Extracted data below:
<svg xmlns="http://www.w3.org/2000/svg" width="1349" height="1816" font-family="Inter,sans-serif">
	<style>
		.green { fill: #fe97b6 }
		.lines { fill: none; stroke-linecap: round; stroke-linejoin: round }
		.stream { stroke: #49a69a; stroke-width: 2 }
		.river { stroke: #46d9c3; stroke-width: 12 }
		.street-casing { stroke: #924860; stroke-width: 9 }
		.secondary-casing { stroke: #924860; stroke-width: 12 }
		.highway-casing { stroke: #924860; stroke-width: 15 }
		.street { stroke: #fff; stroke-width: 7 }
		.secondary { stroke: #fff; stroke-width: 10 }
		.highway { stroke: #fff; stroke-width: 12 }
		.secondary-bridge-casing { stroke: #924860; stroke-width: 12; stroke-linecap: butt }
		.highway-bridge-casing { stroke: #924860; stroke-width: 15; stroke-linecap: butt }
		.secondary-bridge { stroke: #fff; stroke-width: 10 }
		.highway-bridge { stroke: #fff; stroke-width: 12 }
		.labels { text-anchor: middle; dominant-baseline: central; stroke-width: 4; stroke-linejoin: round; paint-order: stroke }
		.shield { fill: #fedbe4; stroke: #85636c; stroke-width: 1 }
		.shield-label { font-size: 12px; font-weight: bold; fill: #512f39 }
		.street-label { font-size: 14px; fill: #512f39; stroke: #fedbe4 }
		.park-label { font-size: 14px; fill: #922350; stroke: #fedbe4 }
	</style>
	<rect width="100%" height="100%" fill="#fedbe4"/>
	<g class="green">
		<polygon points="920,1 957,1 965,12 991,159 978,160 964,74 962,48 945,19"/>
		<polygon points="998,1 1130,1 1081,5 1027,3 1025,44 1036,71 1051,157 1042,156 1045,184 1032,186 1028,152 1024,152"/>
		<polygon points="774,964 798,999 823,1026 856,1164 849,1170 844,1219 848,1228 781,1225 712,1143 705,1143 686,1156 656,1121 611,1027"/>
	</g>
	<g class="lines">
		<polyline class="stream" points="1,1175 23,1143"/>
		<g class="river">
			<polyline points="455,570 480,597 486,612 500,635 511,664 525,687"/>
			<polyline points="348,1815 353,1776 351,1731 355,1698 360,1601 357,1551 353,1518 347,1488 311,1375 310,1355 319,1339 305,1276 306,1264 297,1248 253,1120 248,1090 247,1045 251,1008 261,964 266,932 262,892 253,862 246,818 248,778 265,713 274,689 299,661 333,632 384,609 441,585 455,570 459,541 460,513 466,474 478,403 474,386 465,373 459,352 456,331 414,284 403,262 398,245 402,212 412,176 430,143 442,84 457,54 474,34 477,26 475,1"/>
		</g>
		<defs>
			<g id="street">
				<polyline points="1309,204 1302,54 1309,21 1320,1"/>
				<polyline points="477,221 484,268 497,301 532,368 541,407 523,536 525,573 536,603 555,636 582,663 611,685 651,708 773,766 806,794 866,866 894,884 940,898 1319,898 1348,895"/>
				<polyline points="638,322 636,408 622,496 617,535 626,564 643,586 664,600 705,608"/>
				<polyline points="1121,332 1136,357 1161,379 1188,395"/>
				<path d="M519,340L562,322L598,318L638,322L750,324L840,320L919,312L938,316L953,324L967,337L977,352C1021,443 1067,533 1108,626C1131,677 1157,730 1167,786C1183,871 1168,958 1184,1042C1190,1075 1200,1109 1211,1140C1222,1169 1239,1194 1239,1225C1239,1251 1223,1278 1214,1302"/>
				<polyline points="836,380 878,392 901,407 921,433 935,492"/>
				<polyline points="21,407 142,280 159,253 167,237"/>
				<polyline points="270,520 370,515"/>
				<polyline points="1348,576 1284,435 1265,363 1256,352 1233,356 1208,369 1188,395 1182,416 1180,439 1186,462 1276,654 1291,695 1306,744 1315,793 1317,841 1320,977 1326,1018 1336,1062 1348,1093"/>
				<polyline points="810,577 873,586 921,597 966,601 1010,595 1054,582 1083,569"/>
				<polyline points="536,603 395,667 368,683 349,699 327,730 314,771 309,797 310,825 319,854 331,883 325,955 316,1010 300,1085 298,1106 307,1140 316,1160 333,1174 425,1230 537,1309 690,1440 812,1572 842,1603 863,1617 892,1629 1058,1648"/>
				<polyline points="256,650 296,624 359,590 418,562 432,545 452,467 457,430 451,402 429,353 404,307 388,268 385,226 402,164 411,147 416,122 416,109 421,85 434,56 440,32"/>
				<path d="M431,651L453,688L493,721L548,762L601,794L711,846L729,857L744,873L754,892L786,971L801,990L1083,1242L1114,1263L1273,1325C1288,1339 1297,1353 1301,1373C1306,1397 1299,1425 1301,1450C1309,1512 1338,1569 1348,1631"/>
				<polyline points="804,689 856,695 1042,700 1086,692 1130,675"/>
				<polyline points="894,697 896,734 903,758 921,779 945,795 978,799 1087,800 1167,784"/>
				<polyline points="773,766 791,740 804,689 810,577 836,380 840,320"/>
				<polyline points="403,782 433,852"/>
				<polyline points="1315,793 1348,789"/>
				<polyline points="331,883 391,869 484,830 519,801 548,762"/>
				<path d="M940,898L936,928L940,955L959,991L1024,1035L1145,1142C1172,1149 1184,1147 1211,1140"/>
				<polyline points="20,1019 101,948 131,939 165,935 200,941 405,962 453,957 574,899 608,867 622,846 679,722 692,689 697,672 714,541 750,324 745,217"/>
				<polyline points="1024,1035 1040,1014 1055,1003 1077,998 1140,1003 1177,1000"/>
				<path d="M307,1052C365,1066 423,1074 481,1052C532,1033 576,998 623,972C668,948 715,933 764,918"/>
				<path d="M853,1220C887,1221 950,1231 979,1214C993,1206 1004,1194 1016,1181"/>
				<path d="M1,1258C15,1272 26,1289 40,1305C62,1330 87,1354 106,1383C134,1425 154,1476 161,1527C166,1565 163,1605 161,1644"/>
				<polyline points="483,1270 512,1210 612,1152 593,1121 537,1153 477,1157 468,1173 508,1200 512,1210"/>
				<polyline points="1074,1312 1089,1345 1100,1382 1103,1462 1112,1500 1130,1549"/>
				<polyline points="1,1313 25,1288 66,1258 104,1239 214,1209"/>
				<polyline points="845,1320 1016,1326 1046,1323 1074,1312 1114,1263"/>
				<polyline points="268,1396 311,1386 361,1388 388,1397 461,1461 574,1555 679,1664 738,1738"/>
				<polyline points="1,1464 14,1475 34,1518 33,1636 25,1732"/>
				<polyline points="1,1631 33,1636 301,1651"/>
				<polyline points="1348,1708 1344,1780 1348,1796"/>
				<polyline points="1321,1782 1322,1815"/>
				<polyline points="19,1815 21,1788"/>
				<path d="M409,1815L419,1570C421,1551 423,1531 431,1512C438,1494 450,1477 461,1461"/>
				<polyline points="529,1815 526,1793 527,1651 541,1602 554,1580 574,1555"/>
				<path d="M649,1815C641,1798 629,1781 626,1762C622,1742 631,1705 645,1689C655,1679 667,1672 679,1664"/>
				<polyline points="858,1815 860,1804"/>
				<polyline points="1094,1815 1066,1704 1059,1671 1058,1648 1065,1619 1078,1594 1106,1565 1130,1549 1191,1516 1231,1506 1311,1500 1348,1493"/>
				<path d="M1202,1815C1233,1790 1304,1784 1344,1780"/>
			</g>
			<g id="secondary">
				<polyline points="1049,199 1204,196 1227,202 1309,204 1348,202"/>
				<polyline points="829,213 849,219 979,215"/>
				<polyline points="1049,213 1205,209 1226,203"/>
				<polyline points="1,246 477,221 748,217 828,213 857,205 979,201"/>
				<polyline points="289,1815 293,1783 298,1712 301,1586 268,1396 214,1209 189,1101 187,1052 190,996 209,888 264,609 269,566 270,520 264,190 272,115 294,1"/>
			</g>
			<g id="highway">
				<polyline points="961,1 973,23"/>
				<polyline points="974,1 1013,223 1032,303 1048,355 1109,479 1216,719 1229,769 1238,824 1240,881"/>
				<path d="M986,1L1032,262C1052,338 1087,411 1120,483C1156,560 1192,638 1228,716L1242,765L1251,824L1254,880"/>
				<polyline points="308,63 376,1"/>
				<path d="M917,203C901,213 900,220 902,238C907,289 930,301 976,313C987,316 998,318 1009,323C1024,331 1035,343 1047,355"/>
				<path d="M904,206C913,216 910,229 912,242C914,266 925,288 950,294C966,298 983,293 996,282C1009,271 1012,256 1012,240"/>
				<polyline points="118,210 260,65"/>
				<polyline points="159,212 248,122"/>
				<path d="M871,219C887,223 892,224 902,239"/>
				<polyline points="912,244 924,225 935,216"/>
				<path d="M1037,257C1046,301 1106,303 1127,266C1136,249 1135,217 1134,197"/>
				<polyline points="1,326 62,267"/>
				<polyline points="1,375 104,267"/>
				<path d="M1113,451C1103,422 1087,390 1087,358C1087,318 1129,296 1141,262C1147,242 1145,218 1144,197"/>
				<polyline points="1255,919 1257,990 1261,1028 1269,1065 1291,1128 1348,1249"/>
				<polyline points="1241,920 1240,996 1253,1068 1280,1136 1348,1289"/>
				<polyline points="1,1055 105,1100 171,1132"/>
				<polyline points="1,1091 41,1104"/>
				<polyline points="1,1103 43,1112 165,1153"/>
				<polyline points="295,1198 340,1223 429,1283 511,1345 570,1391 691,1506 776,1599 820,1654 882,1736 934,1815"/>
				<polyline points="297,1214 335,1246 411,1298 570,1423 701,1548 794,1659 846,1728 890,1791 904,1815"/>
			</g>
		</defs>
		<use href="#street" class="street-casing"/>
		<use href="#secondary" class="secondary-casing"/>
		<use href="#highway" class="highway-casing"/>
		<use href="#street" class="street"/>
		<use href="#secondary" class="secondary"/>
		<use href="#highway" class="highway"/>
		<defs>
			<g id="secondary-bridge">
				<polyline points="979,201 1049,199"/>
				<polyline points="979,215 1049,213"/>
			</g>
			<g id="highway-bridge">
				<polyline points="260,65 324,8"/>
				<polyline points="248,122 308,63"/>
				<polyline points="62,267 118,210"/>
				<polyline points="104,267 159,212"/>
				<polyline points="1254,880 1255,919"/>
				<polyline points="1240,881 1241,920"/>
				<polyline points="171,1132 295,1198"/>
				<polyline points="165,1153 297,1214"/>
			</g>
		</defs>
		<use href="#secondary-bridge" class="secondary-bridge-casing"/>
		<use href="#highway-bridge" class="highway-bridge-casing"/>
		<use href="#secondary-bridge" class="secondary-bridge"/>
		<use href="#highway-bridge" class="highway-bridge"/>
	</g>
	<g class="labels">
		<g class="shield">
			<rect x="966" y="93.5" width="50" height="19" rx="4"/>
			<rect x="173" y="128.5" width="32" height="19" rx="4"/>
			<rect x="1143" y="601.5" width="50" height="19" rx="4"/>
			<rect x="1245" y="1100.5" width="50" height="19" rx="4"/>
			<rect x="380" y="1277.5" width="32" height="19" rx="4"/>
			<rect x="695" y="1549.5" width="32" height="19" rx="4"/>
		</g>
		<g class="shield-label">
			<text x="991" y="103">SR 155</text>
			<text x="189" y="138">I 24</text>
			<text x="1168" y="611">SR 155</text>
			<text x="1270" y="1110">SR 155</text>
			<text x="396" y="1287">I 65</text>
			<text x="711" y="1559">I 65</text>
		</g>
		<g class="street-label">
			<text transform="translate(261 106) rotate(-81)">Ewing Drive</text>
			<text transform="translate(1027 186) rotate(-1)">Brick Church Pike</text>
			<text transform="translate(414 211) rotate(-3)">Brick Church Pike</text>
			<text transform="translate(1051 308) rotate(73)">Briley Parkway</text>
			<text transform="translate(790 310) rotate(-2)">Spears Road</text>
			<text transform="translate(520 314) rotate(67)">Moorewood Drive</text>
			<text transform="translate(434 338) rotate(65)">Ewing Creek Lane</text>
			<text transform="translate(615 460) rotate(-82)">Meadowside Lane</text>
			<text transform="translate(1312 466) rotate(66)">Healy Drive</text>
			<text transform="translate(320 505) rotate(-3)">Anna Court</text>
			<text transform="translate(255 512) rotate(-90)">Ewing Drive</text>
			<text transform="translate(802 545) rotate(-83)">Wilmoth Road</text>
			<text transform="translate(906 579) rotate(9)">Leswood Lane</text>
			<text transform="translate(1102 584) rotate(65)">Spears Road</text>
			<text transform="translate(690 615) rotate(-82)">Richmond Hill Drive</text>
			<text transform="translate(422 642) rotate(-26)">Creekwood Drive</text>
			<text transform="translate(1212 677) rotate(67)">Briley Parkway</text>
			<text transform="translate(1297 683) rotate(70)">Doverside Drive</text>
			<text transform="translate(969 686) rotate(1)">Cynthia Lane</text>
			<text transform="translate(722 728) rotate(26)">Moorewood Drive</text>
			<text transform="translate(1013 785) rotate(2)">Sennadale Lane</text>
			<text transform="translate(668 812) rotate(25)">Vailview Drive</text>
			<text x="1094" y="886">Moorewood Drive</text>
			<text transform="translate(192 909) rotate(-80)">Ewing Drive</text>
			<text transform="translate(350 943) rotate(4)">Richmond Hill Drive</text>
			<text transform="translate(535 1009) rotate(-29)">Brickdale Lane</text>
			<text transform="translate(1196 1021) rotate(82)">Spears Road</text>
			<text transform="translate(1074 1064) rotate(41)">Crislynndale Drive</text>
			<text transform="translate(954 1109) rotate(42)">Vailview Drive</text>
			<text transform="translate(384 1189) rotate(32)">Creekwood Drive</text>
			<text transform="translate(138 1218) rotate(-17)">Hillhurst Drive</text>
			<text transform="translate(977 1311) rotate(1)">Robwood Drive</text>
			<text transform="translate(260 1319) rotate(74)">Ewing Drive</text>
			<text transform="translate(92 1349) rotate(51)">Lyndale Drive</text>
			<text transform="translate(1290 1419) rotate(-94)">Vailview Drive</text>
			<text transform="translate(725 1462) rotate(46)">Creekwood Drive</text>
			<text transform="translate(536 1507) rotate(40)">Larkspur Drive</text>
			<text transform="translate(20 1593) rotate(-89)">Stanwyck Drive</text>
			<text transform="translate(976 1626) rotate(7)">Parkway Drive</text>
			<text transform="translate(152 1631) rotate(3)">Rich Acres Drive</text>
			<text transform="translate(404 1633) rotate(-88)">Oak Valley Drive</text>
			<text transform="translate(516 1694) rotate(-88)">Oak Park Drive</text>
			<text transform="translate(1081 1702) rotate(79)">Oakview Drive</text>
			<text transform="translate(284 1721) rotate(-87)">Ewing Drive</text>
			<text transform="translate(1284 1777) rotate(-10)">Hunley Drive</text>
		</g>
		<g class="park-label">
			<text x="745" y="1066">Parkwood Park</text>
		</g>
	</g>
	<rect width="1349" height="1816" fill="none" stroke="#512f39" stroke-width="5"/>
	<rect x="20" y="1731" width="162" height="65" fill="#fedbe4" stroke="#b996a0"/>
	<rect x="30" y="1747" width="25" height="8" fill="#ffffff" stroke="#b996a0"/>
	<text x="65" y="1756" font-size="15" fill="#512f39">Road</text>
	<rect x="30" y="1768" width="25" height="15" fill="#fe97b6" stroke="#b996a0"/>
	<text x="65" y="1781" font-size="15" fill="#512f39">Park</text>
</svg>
End of Extracted data.
## The problem
One number is all the reply should hold: how many lines in these records include the word "Road".

## Response
5